O Ministério da Saúde instituiu, nesta quinta-feira (23), um comitê permanente de negociação de preços para a compra de medicamentos destinados ao Sistema Único de Saúde (SUS). A iniciativa busca reduzir os custos na aquisição de remédios, especialmente os de alto valor, permitindo que a economia gerada seja utilizada para ampliar a oferta de novos tratamentos à população.
A medida representa uma nova estratégia para tornar mais eficiente o processo de incorporação de medicamentos ao SUS, principalmente aqueles voltados ao tratamento de doenças complexas, como diferentes tipos de câncer e enfermidades autoimunes. Com regras mais claras para as negociações, o governo espera obter descontos significativos e otimizar o orçamento destinado à assistência farmacêutica.
Segundo o Ministério da Saúde, o novo comitê será acionado pela Comissão Nacional de Incorporação de Tecnologias no Sistema Único de Saúde (Conitec), órgão responsável por avaliar evidências científicas, analisar custo-benefício e recomendar a inclusão de medicamentos, equipamentos e procedimentos na rede pública de saúde.
Uma das principais funções do grupo será negociar diretamente com fabricantes quando o medicamento estiver disponível apenas por um laboratório. Nesses casos, como não há concorrência suficiente para a realização de processos licitatórios tradicionais, a negociação direta pode representar uma alternativa para reduzir os custos de aquisição.

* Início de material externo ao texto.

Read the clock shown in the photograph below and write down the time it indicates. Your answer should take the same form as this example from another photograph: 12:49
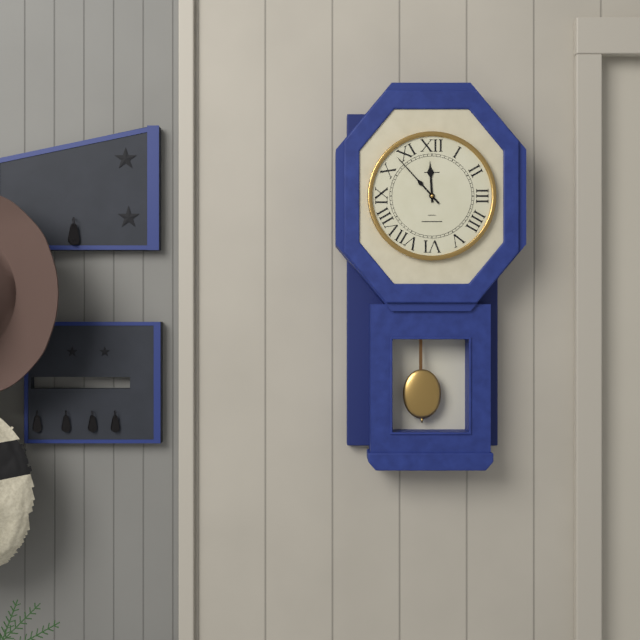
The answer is 11:53
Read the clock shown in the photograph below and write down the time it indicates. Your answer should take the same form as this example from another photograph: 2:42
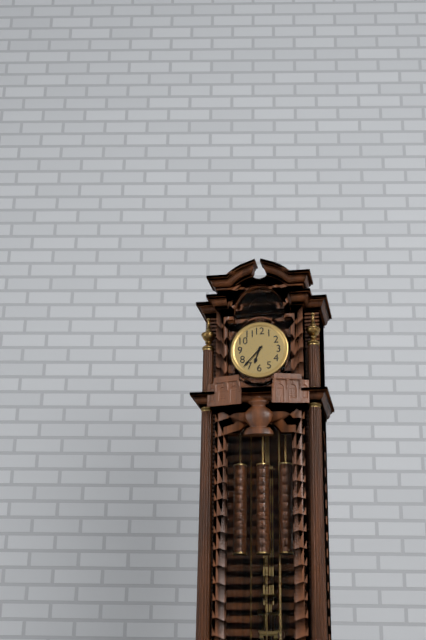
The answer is 6:37
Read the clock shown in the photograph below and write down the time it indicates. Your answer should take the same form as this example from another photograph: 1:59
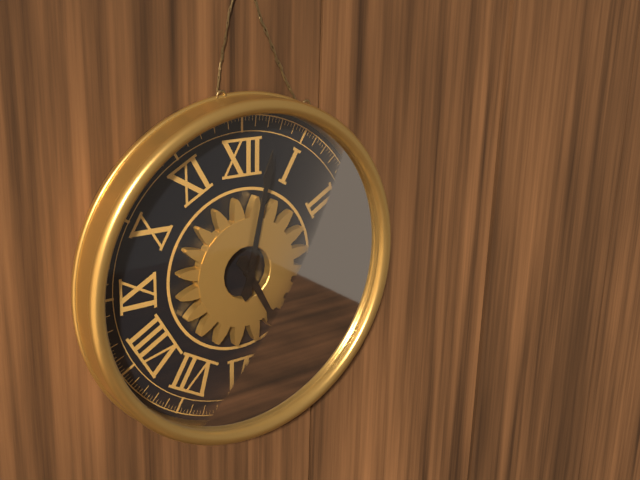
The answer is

Além dos medicamentos exclusivos, o comitê também poderá atuar quando remédios já incorporados ao SUS apresentarem aumentos expressivos de preço. Nessa situação, a secretaria responsável pela compra dos produtos poderá solicitar a atuação do grupo para buscar novos acordos comerciais.
De acordo com o Ministério da Saúde, o SUS movimenta cerca de R$ 31,3 bilhões por ano na aquisição de vacinas, medicamentos e outros insumos para atendimento da população. Esse elevado volume de compras fortalece o poder de negociação do governo junto à indústria farmacêutica, aumentando a possibilidade de obtenção de preços mais competitivos.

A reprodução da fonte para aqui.